Kaggle Previous User classification problem

Source: Internet
Author: User
Tags hash

Kaggle Address

Reference Model

In fact, the key points of this project in the existence of a large number of discrete features, for the discrete dimension of the processing method is generally to each of the discrete dimension of each feature level like the SQL row to be converted into a dimension, the value of this dimension is only 0 or 1. But this is bound to lead to a burst of dimensions. This project is typical, with the merge function to connect the user table and the activity tables, there are a large number of discrete dimensions. This time to use a processing dimension too many methods, is called "Hash Trick."

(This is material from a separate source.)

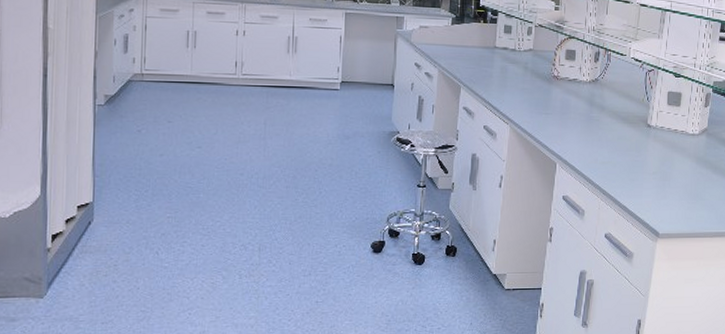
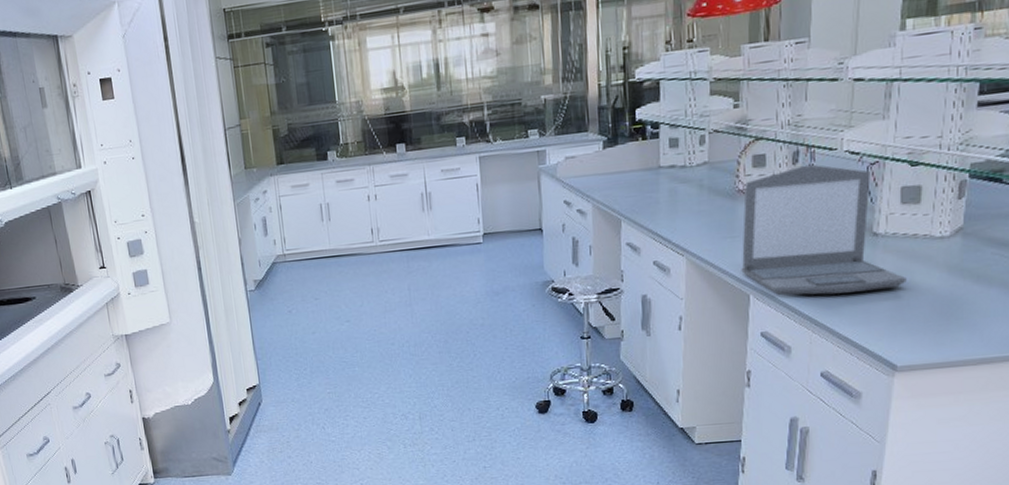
laptop: none [551,64,669,170] -> present [741,165,907,296]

Assuming that your discrete dimension is a user's education level, each feature is split into a single dimension with the following dimensions:

Graduate or above, undergraduate, college, high school, middle school, primary school

There is a hash function, the size of the hash function is 5:

Hash (graduate or above) =2
hash (undergraduate) =3 Hash (college
) =4
Hash (high school) =2 Hash (middle school)
=0
Hash (elementary school) =0

Because the size of the hash function is 5, all results cannot be greater than or equal to 5 (0-4)

So after the original "post-graduate, college, college, High school, junior high, primary School," the 6 features become 5 features, each characteristic value is the result of this hash number of occurrences:

[2,0,2,1,1]

0 appeared two times, 1 appeared 0 times, 2 appeared two times and so on.

A formula appears in the Reference Model:

F <-~. -People_id-activity_id-date.x-date.y-1

Explained here, for Hashed.model.matrix this function, because is used to reduce the dimension, do not care about the dependent variable all tide symbol left there is no value, minus a number to exclude some dimensions, and finally "1" is because Hashed.model.matrix will produce some unknown data in the first column, refer to this link: Click to open the link



param <-List (objective = "binary:logistic",
              eval_metric = "AUC",
              booster = "Gblinear",
              eta = 0.03)

The above param is the last boost parameter, you can see the famous logistic regression, ETA represents the scale of the boost adjustment weight,

Booster parameter can be selected Gblinear or gbtree, need to be introduced


Contact Us

The content source of this page is from Internet, which doesn't represent Alibaba Cloud's opinion; products and services mentioned on that page don't have any relationship with Alibaba Cloud. If the content of the page makes you feel confusing, please write us an email, we will handle the problem within 5 days after receiving your email.

If you find any instances of plagiarism from the community, please send an email to: info-contact@alibabacloud.com and provide relevant evidence. A staff member will contact you within 5 working days.

A Free Trial That Lets You Build Big!

Start building with 50+ products and up to 12 months usage for Elastic Compute Service

  • Sales Support

    1 on 1 presale consultation

  • After-Sales Support

    24/7 Technical Support 6 Free Tickets per Quarter Faster Response

  • Alibaba Cloud offers highly flexible support services tailored to meet your exact needs.